§ TRECHO FORNECIDO:
%%
Ali, crônicas de Nelson Rodrigues, como "Mártir em Casa e na Rua,"
hoje têm versões cinemáticas. Postam-se leituras dramáticas na voz de um grande
ator (como Juca de Oliveira) de textos aclamados, como "O Padeiro,"
crônica do grande mestre Rubem Braga sendo reeditada no nosso livro.
De fato, dos anos 90 para cá observa-se um maior
interesse pela crônica enquanto texto didático e tema para estudos acadêmicos,
apesar de permanecerem vivos alguns resquícios do antigo preconceito que a
relegava a um status de gênero inferior. Enquanto que nesses anos a crônica
passou a ser utilizada com maior assiduidade nas escolas de ensino fundamental
e médio no Brasil, hoje cursos de pós-graduação a adotam como tema central. Têm
surgido nessas duas décadas muitas antologias, como a de Joaquim Ferreira dos
Santos, As Cem Melhores Crônicas
Brasileiras, e outras que oferecem os melhores textos de um mesmo autor,
como os do carioca Lima Barreto ou da cronista cearense Rachel de Queiroz.
%%
§ EXTRATO DE DADOS:
%%
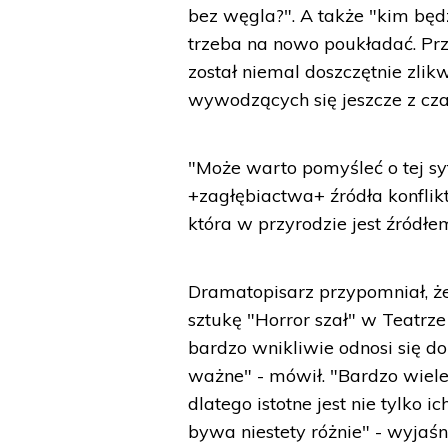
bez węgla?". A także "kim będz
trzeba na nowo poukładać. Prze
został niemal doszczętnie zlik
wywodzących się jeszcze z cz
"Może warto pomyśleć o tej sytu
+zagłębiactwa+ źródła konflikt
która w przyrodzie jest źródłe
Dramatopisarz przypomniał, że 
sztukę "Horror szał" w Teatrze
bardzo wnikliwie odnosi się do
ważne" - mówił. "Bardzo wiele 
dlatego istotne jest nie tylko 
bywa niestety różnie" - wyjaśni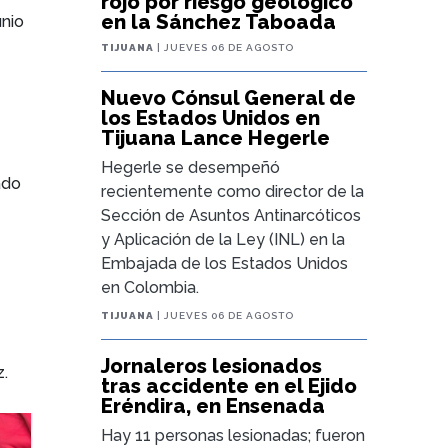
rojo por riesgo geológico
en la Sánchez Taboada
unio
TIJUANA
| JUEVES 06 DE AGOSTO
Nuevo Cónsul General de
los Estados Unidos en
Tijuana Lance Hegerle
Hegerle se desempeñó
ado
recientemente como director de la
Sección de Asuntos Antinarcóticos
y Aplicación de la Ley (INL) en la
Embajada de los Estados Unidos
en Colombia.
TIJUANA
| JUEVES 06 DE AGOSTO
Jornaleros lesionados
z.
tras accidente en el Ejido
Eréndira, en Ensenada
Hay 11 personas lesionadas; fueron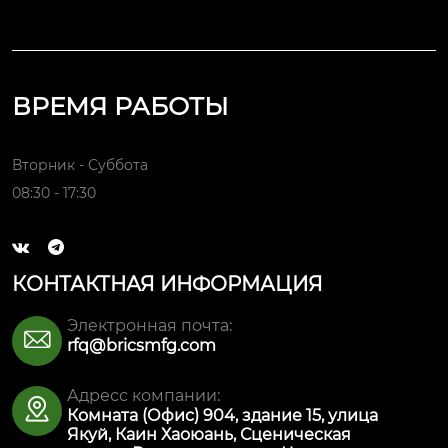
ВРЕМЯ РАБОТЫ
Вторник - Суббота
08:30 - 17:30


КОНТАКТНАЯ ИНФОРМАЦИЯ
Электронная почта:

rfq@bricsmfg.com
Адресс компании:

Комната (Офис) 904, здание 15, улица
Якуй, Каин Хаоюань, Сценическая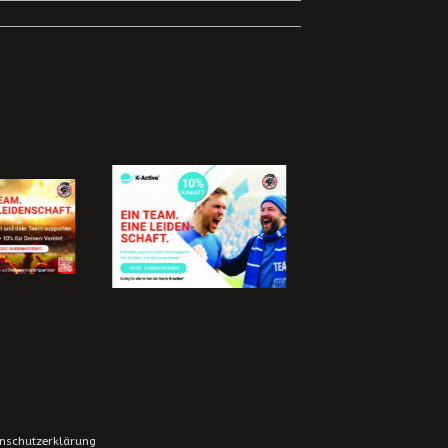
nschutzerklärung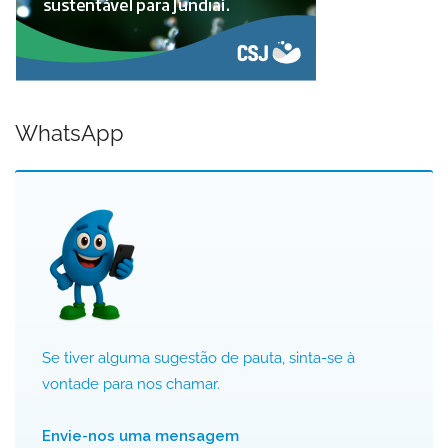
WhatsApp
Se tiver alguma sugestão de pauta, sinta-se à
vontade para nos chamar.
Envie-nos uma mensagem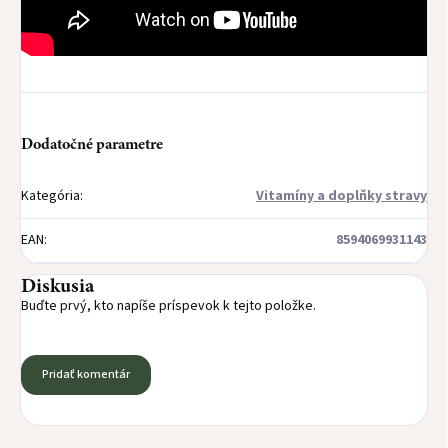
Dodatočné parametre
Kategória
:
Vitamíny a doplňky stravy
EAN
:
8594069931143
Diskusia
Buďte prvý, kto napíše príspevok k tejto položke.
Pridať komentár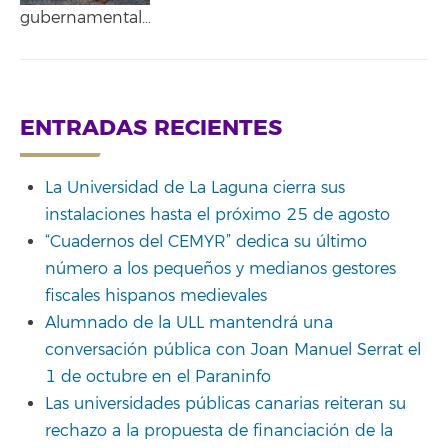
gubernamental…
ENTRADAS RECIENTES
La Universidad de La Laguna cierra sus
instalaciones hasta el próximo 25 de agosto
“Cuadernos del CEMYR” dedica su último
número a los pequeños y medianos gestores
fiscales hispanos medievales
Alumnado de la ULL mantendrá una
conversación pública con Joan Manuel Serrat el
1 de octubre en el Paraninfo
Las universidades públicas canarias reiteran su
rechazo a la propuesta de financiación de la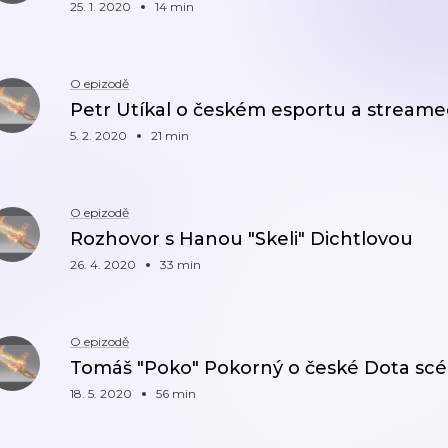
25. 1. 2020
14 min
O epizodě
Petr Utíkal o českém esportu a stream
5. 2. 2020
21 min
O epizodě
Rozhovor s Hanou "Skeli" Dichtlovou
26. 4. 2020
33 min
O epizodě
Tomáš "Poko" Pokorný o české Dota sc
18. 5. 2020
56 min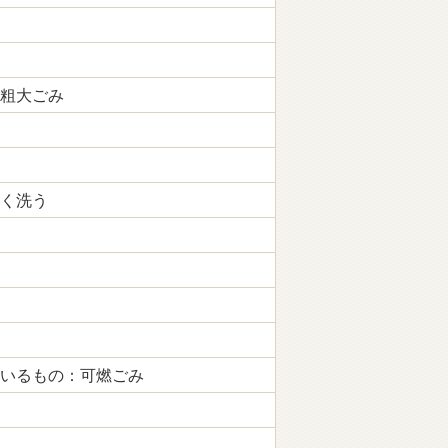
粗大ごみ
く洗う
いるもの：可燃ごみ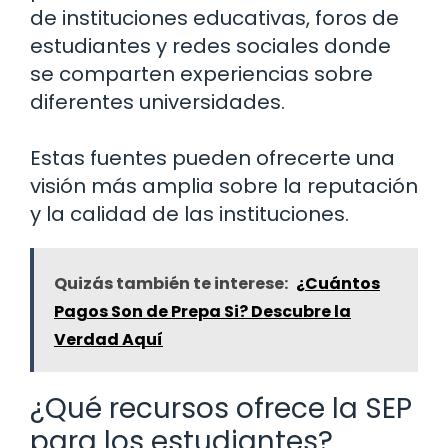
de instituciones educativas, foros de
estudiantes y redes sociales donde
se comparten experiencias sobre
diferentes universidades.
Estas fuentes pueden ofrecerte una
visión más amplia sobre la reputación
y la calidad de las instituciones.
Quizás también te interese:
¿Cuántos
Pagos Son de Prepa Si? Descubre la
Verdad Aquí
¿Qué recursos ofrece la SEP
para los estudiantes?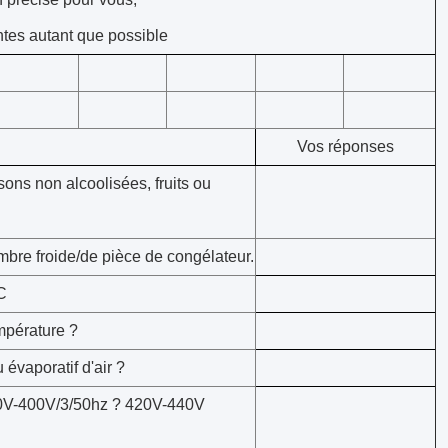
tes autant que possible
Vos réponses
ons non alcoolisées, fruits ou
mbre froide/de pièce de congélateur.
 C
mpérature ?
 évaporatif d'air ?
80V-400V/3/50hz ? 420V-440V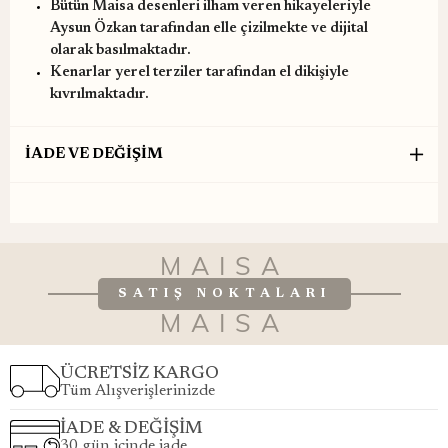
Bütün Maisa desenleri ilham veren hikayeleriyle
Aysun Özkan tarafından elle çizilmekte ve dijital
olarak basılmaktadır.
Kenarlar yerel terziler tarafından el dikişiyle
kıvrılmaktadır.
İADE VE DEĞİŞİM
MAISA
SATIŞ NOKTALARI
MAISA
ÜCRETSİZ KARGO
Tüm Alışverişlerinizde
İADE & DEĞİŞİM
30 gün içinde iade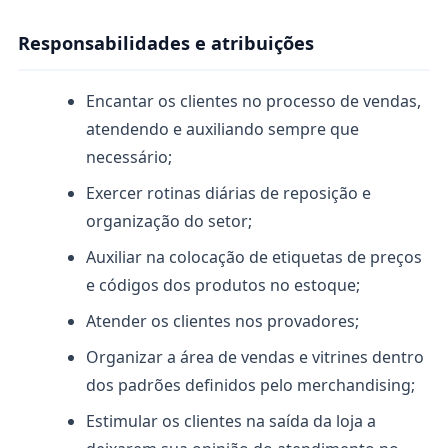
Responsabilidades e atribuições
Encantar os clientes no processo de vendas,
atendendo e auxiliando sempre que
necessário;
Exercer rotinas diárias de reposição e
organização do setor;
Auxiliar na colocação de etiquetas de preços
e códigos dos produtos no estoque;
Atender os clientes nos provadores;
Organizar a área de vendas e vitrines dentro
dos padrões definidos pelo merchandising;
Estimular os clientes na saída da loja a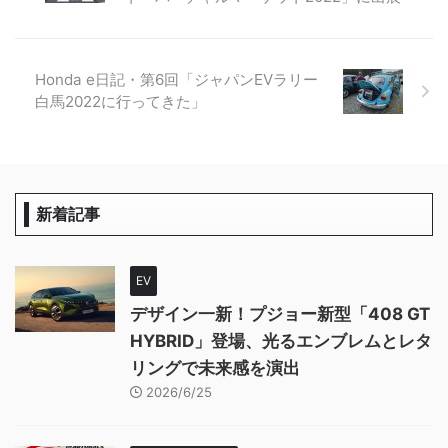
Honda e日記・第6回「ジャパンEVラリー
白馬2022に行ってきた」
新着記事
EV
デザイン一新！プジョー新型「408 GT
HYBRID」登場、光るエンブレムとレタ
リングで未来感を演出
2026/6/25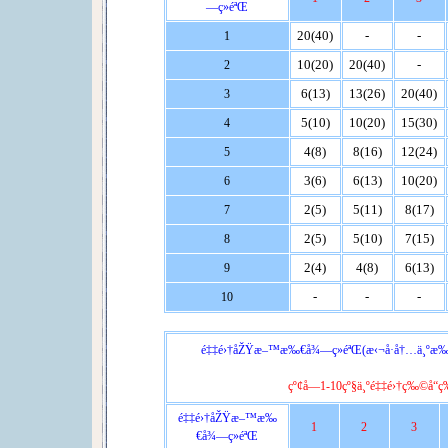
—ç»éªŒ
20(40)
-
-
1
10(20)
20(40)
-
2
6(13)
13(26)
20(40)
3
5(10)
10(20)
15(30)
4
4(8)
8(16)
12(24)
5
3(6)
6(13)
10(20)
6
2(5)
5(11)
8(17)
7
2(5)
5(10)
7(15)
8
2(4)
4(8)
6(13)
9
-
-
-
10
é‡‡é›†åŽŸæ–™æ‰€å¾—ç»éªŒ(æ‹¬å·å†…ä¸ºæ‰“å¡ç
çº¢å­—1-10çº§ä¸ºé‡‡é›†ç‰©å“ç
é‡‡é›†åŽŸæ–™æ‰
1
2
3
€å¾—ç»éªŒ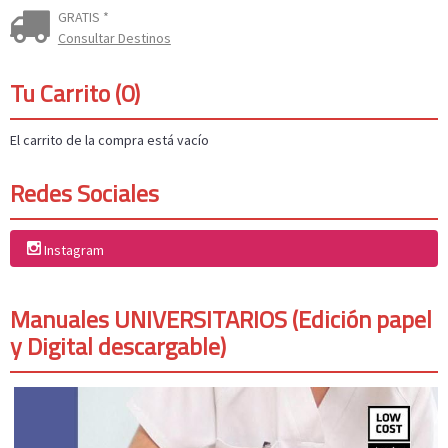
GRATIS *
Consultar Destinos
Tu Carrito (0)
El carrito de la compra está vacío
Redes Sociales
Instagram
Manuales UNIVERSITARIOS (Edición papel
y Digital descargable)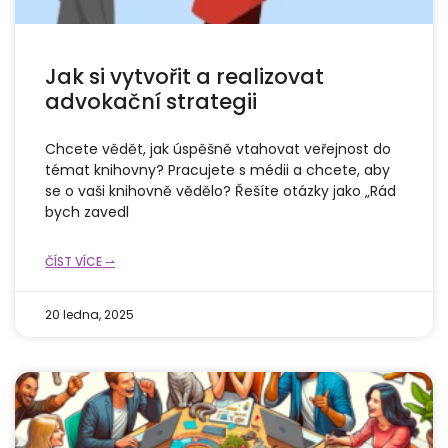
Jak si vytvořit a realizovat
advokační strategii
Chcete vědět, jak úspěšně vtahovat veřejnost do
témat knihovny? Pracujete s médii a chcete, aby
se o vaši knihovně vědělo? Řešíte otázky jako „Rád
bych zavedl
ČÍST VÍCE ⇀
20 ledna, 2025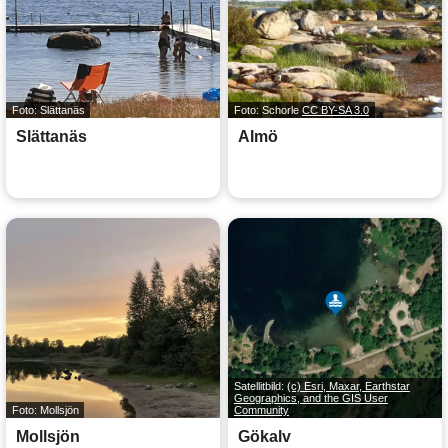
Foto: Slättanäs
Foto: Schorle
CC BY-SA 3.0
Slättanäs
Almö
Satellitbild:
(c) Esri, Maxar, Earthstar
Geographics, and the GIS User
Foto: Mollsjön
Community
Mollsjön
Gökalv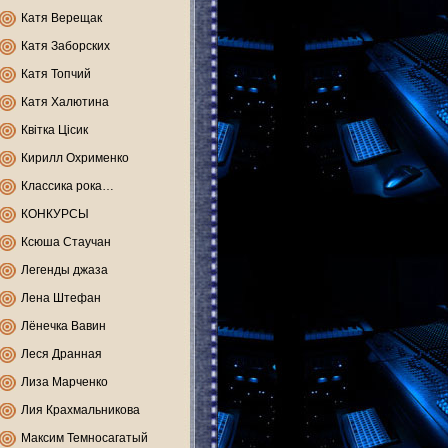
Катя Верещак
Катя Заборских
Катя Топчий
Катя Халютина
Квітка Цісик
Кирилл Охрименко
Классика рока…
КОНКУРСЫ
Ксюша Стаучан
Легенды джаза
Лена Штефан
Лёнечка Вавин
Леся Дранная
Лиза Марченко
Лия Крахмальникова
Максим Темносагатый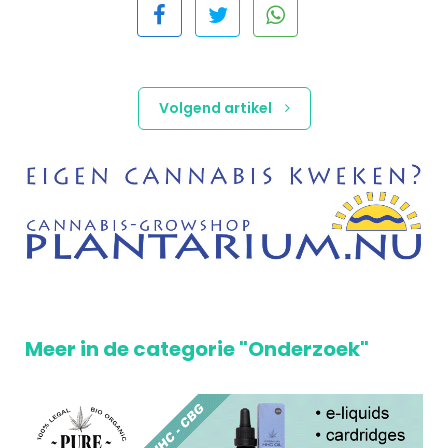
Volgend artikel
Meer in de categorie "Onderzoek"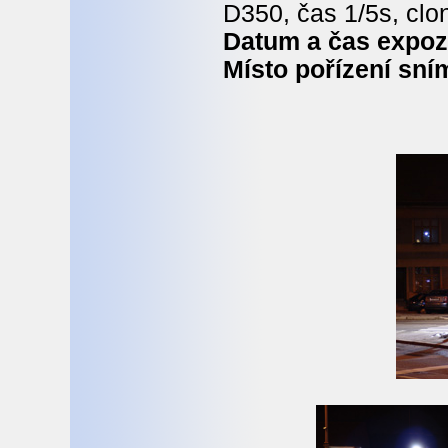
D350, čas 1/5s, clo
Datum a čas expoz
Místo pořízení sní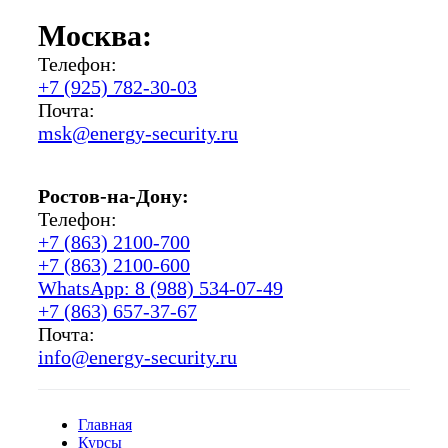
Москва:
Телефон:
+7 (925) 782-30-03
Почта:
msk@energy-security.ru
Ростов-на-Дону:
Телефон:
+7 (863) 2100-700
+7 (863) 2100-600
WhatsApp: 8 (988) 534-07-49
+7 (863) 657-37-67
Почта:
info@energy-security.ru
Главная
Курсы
%%
Responda com base no trecho sobre a crônica:
1. Que ator aparece como exemplo de voz em leituras dramáticas?
2. Desde que década se nota maior interesse pela crônica como texto didático e tema de estudos acadêmicos?
3. Qual é o título da antologia organizada por Joaquim Ferreira dos Santos?

§ SOLUÇÃO DO PROBLEMA:
1. Juca de Oliveira.
2. Desde os anos 90.
3. As Cem Melhores Crônicas Brasileiras.